Hi @ritchie46 and @stinodego, may I be request your opinion on whether this issue is a bug, or intended bahviour?

stinodego commented 10 months ago

This looks wrong to me.

A bit more of a compact repro:

from datetime import datetime

import polars as pl

datetimes = [datetime(2022, 1, 1), datetime(2022, 1, 1, 12), datetime(2022, 1, 2)]
df1 = pl.DataFrame({"dt": datetimes, "value": 0})
df2 = pl.DataFrame({"dt": datetimes, "value": 1})
result = df1.join(df2, on=pl.col("dt").dt.date())
print(result)
shape: (5, 3)
┌────────────┬───────┬─────────────┐
│ dt         ┆ value ┆ value_right │
│ ---        ┆ ---   ┆ ---         │
│ date       ┆ i64   ┆ i64         │
╞════════════╪═══════╪═════════════╡
│ 2022-01-01 ┆ 0     ┆ 1           │
│ 2022-01-01 ┆ 0     ┆ 1           │
│ 2022-01-01 ┆ 0     ┆ 1           │
│ 2022-01-01 ┆ 0     ┆ 1           │
│ 2022-01-02 ┆ 0     ┆ 1           │
└────────────┴───────┴─────────────┘
orlp commented 7 months ago

I think this is actually related to our story on coalesce in joins.

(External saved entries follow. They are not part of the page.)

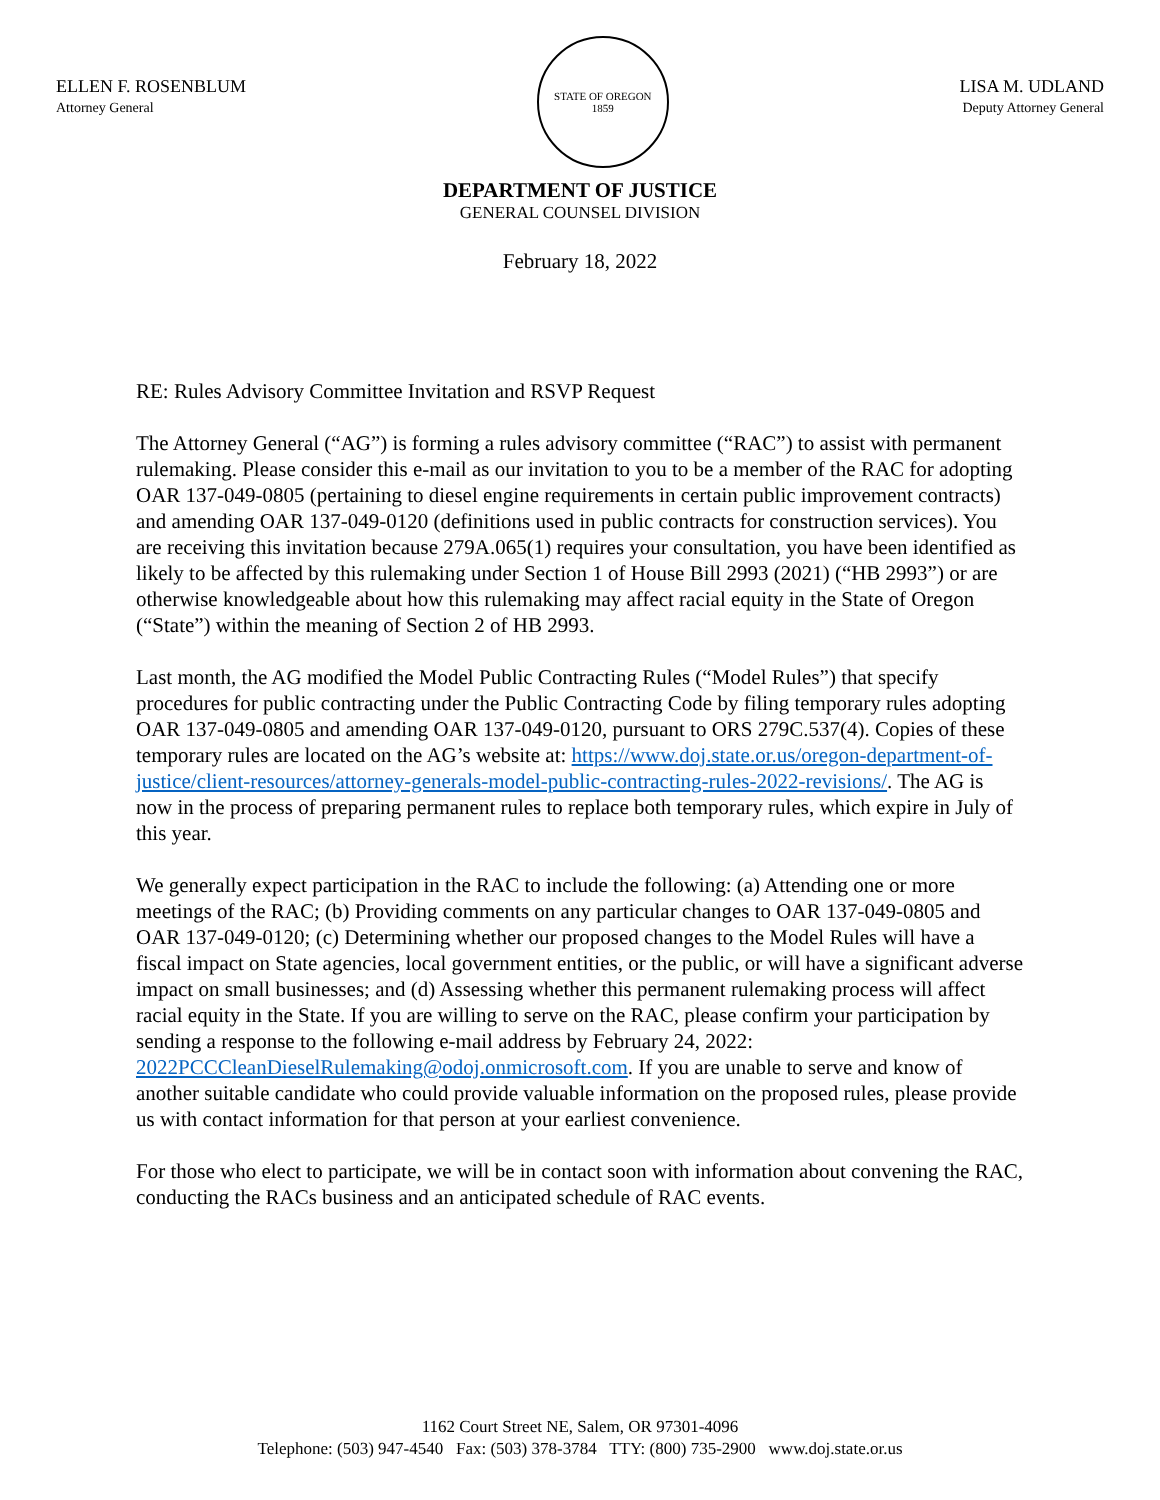ELLEN F. ROSENBLUM
Attorney General
STATE OF OREGON
1859
LISA M. UDLAND
Deputy Attorney General
DEPARTMENT OF JUSTICE
GENERAL COUNSEL DIVISION
February 18, 2022
RE: Rules Advisory Committee Invitation and RSVP Request
The Attorney General (“AG”) is forming a rules advisory committee (“RAC”) to assist with permanent rulemaking. Please consider this e-mail as our invitation to you to be a member of the RAC for adopting OAR 137-049-0805 (pertaining to diesel engine requirements in certain public improvement contracts) and amending OAR 137-049-0120 (definitions used in public contracts for construction services). You are receiving this invitation because 279A.065(1) requires your consultation, you have been identified as likely to be affected by this rulemaking under Section 1 of House Bill 2993 (2021) (“HB 2993”) or are otherwise knowledgeable about how this rulemaking may affect racial equity in the State of Oregon (“State”) within the meaning of Section 2 of HB 2993.
Last month, the AG modified the Model Public Contracting Rules (“Model Rules”) that specify procedures for public contracting under the Public Contracting Code by filing temporary rules adopting OAR 137-049-0805 and amending OAR 137-049-0120, pursuant to ORS 279C.537(4). Copies of these temporary rules are located on the AG’s website at: https://www.doj.state.or.us/oregon-department-of-justice/client-resources/attorney-generals-model-public-contracting-rules-2022-revisions/. The AG is now in the process of preparing permanent rules to replace both temporary rules, which expire in July of this year.
We generally expect participation in the RAC to include the following: (a) Attending one or more meetings of the RAC; (b) Providing comments on any particular changes to OAR 137-049-0805 and OAR 137-049-0120; (c) Determining whether our proposed changes to the Model Rules will have a fiscal impact on State agencies, local government entities, or the public, or will have a significant adverse impact on small businesses; and (d) Assessing whether this permanent rulemaking process will affect racial equity in the State. If you are willing to serve on the RAC, please confirm your participation by sending a response to the following e-mail address by February 24, 2022: 2022PCCCleanDieselRulemaking@odoj.onmicrosoft.com. If you are unable to serve and know of another suitable candidate who could provide valuable information on the proposed rules, please provide us with contact information for that person at your earliest convenience.
For those who elect to participate, we will be in contact soon with information about convening the RAC, conducting the RACs business and an anticipated schedule of RAC events.
1162 Court Street NE, Salem, OR 97301-4096
Telephone: (503) 947-4540 Fax: (503) 378-3784 TTY: (800) 735-2900 www.doj.state.or.us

I definitely agree it's a bug that expressions in on, left_on and right_on modify the output, they should not.

However, when you pass an expression instead of just a column into these arguments, coalesce-ing is no longer allowed if the expression isn't an injective function.

ritchie46 commented 5 months ago

I think I will just turn off coalescing if the join expressions are anything other than col.